При выходе на улицу было ясно, что Макморди сервировал Пипера под ста разными соусами. Группа Выходцев из Сибири осаждала подъезд, скандируя: «Солженицын — да, Пиперовский — нет!». На них напирали приверженцы Организации Освобождения Палестины, полагавшие, что Пипер — израильский министр, путешествующий инкогнито с целью закупки оружия; они отбивались с тылу от сионистов, которых Макморди предупредил о прибытии Пипарфата, одного из главарей «Черного Сентября». За ними стайка пожилых евреев размахивала плакатами, обличающими Пипмана; но их вдесятеро превосходили ирландцы, которым было сообщено, что О’Пипер — один из руководителей ИРА.
— Все полицейские — ирландцы, — разъяснил Макморди Соне. — Лучше, чтоб они были на нашей стороне.
— На какой это, черт вас задери, на нашей? — злобно спросила Соня, но тут растворились двери лифта и окруженного полицейскими пепельнолицего Пипера вывели на всеобщее обозрение.
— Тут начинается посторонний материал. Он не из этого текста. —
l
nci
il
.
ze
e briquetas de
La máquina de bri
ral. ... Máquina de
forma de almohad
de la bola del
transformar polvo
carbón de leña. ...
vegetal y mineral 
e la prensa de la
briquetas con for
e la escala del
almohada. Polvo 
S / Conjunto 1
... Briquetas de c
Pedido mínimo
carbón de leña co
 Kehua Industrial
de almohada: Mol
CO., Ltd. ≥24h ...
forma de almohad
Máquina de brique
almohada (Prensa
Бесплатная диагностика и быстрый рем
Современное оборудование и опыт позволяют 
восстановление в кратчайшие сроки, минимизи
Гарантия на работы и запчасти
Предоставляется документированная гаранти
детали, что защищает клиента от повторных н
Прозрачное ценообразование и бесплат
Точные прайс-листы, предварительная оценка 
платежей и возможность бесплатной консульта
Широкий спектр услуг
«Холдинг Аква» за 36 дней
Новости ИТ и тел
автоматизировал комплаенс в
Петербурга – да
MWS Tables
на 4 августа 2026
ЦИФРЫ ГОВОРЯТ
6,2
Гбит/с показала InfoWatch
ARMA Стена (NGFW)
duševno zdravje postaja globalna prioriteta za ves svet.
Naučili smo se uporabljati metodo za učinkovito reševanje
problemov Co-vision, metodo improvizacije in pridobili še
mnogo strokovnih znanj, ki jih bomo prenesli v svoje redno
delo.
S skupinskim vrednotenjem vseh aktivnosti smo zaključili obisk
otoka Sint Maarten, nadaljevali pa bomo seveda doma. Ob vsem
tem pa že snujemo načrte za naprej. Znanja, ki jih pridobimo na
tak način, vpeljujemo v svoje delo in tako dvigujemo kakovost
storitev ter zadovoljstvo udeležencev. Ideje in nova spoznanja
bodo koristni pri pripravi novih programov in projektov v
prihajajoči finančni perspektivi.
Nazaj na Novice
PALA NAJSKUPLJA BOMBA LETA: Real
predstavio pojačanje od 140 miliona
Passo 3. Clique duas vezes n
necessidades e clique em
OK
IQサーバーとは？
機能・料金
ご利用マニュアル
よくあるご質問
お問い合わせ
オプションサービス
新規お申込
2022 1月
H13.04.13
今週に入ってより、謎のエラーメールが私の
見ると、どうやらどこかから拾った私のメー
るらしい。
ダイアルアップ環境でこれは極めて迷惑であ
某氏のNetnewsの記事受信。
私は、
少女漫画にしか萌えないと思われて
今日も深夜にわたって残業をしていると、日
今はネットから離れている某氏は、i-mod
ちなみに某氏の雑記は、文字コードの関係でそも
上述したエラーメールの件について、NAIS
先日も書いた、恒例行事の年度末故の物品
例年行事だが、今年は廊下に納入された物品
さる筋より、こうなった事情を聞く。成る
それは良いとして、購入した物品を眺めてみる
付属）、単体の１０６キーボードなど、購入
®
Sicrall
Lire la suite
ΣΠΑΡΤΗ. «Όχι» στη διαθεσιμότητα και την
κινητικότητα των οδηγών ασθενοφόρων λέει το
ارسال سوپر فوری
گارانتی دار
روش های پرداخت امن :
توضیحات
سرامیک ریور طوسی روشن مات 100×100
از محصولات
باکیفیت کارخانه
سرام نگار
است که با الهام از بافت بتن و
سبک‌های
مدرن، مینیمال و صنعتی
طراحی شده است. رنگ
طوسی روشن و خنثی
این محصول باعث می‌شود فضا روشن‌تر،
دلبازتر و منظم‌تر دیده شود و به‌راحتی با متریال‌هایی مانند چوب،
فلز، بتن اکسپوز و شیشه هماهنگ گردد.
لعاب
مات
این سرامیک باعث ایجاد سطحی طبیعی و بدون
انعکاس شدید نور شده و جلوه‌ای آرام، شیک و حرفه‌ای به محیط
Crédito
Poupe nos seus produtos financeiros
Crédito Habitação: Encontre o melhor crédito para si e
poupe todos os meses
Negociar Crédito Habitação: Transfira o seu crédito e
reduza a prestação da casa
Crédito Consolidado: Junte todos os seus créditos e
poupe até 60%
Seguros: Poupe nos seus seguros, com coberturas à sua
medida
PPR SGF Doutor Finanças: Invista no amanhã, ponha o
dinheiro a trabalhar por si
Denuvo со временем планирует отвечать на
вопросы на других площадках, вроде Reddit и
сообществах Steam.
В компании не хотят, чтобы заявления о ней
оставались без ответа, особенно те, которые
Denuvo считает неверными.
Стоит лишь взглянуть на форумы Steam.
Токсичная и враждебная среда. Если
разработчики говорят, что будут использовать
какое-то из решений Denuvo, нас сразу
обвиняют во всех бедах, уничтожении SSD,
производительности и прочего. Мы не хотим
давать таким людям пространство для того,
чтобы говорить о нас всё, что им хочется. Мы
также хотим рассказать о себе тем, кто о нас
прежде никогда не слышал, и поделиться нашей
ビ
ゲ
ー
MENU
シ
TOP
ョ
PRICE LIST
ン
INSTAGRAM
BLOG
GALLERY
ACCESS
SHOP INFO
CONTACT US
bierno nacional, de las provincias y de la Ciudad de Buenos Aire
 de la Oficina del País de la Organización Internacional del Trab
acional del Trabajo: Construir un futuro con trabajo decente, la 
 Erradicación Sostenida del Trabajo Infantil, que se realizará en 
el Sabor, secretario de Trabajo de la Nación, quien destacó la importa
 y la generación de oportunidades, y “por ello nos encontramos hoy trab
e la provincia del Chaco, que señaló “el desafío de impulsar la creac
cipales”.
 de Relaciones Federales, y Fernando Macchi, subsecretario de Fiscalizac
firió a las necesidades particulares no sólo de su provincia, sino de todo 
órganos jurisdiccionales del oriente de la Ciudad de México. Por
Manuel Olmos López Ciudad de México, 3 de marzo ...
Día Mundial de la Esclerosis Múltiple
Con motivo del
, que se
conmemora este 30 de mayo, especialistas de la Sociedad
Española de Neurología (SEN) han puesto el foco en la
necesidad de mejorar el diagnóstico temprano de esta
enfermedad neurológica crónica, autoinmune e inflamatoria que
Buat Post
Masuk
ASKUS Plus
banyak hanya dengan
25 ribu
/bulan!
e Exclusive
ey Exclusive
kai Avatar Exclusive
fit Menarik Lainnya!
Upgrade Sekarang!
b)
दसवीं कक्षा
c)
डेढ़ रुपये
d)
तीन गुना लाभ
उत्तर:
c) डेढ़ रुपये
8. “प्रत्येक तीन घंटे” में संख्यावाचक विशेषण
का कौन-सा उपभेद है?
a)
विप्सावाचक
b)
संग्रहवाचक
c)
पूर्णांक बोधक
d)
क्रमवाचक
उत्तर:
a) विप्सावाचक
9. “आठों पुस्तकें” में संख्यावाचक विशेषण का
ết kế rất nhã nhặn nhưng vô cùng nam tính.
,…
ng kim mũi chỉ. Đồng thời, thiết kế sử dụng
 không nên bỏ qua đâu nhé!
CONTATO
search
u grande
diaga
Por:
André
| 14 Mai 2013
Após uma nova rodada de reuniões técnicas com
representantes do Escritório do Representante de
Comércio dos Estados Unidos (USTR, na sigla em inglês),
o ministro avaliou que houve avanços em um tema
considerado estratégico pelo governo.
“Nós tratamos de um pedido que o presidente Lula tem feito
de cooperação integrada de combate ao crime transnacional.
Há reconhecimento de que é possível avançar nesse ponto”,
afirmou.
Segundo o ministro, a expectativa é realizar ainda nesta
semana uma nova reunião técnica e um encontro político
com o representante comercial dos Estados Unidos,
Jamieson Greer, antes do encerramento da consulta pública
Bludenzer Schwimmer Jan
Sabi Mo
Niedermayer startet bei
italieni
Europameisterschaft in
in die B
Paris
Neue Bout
Толпа подалась вперед, а репортеры продолжали назойливо допытываться истины.
— Мистер Пипер, может, вы скажете, кто вы такой и за каким чертом изволили приехать? — перекрикнул галдеж кто-то из них. Но Пипер безмолвствовал. Глаза его блуждали, лицо еще больше посерело.
— Правда, что вы лично застрелили?..
— Верно ли, что ваше правительство не собирается приобретать многоголовчатые ракеты?..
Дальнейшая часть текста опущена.